Il y a à boire et à manger dans le Tea Party. Comme ailleurs, il a fallu du temps pour que ce mouvement soit pris au sérieux, lui qui court-circuite les partis traditionnels américains en prétendant établir une ligne directe entre les électeurs et le pouvoir. Aujourd’hui, bien qu’il puisse encore être écrasé dans le processus électoral de novembre, le Tea Party s’impose comme la seule force neuve en Amérique.
D’où sort-il? C’est le résultat de la récession et de la formidable rage qui s’empare des Américains lorsqu’ils songent au comportement de leurs élites. C’est aussi la conséquence de la crise financière, du sauvetage des banques et des excès de la finance qui ont conduit des millions de personnes à perdre leur emploi. C’est enfin la crainte d’une perte des «valeurs» de l’Amérique, de la fin de son rôle de modèle envié par le monde entier, la menée de guerres inutiles et meurtrières, la conscience que l’endettement et les déficits rendent illusoire la poursuite d’un rêve que l’on croyait éternel.
D’une certaine manière, l’irruption du Tea Party est le cri d’agonie des classes moyennes américaines, poussées vers la pauvreté tandis que la population la plus fortunée ne s’est jamais si bien portée dans le pays. Les incohérences de son programme politique sont aussi manifestes que l’ignorance de certains de ses leaders, maniant comme une seconde nature le populisme, la démagogie et parfois le mensonge éhonté. Malgré sa bonhomie de façade et le caractère rassurant de cette émanation populaire, le racisme et l’extrémisme sont parfois bien présents.

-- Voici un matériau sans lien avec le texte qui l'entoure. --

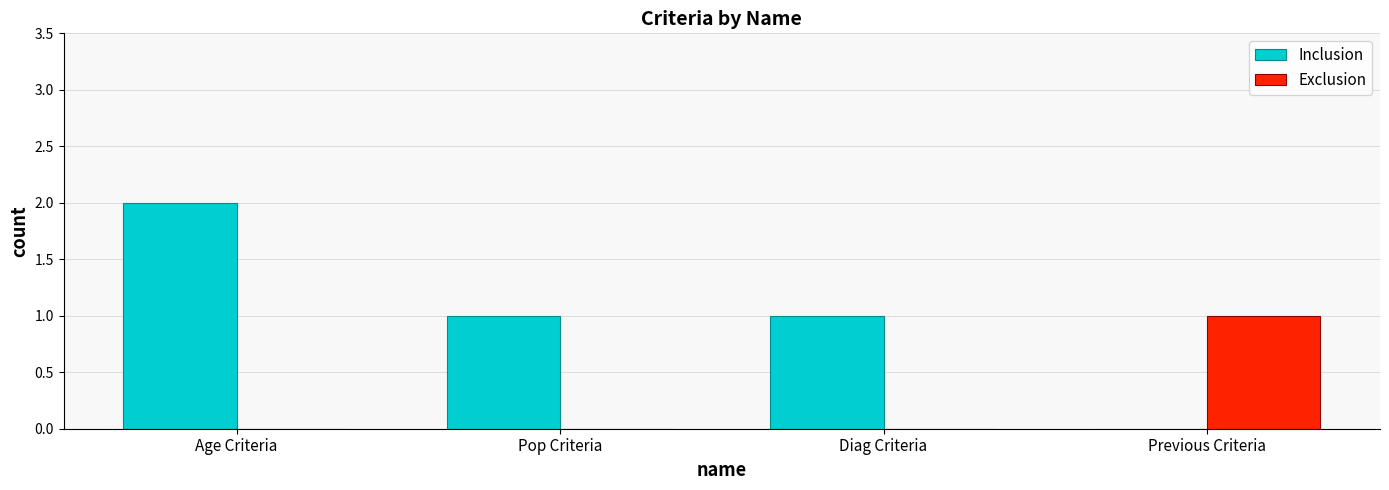

Which series has the widest spread of values?

Inclusion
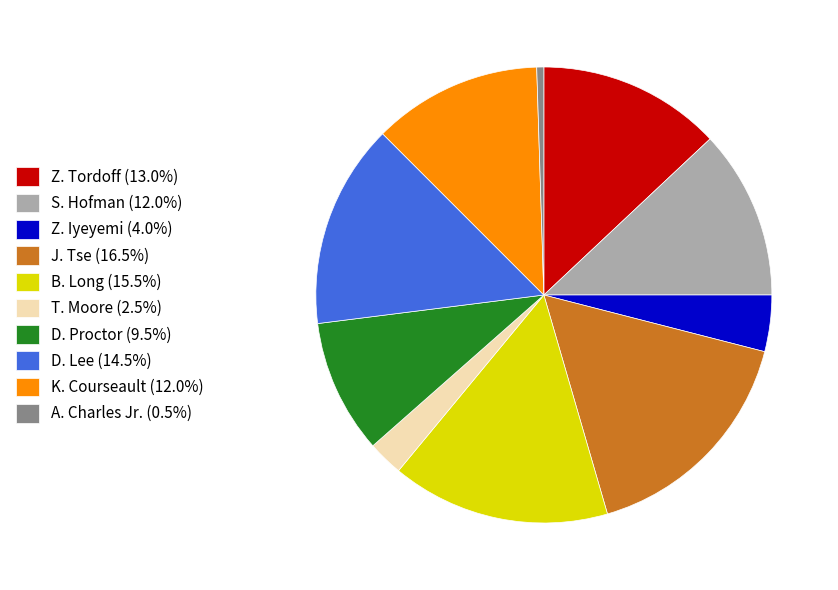

Which slice is the smallest?

A. Charles Jr.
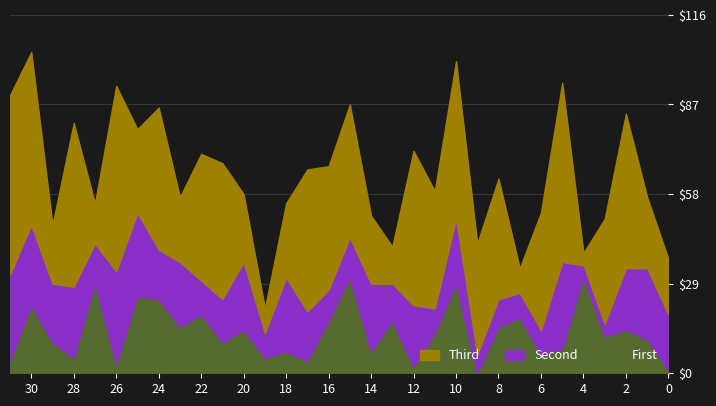

What is the difference between the second highest and second lowest values in the Second series?

24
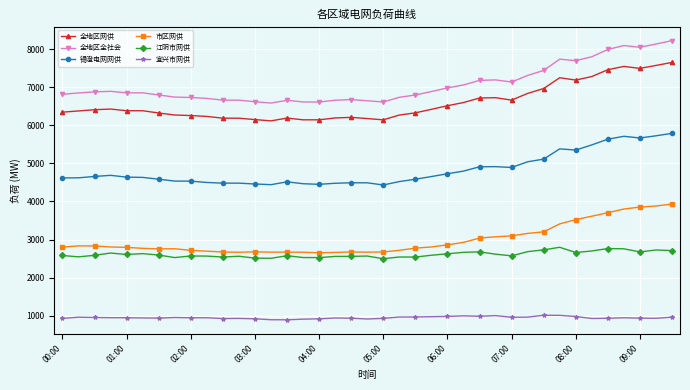

What is the sum of all 全地区网供 values?

256670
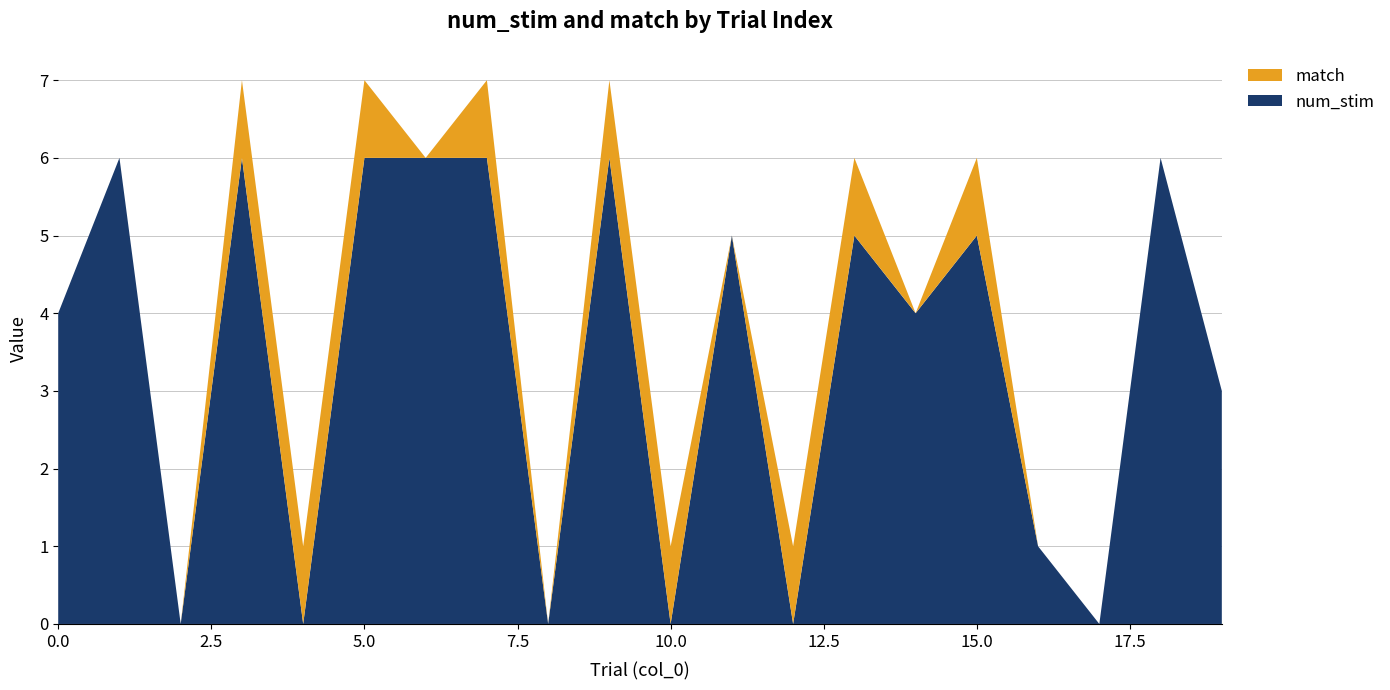

Reading left to right, extract all data points from this chart.

num_stim: 0=4	1=6	2=0	3=6	4=0	5=6	6=6	7=6	8=0	9=6	10=0	11=5	12=0	13=5	14=4	15=5	16=1	17=0	18=6	19=3
match: 0=0	1=0	2=0	3=1	4=1	5=1	6=0	7=1	8=0	9=1	10=1	11=0	12=1	13=1	14=0	15=1	16=0	17=0	18=0	19=0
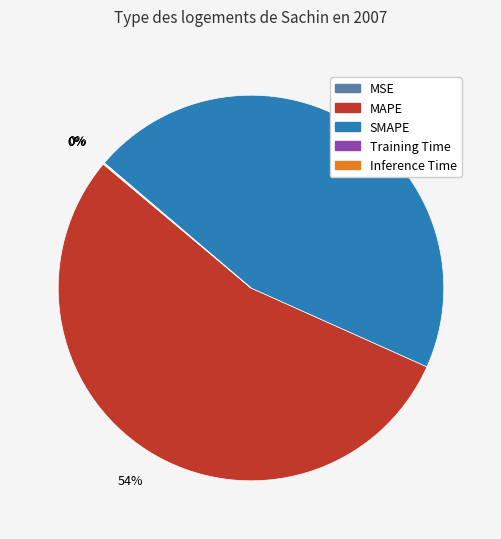

Does any single category account for the majority?

Yes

Or cette flambée populiste américaine ne devrait pas nous paraître si lointaine. Elle fait écho à la poussée de l’extrême droite dans plusieurs pays européens, des Pays-Bas à la Suède. La même crise économique est passée par là, et des craintes comparables se manifestent. L’Amérique, qui se proclame si singulière, et l’est
à maints égards, semble aujourd’hui rattrapée par un même rêve de «pureté originelle» et par conséquent d’exclusion. Par un même déni de réalité.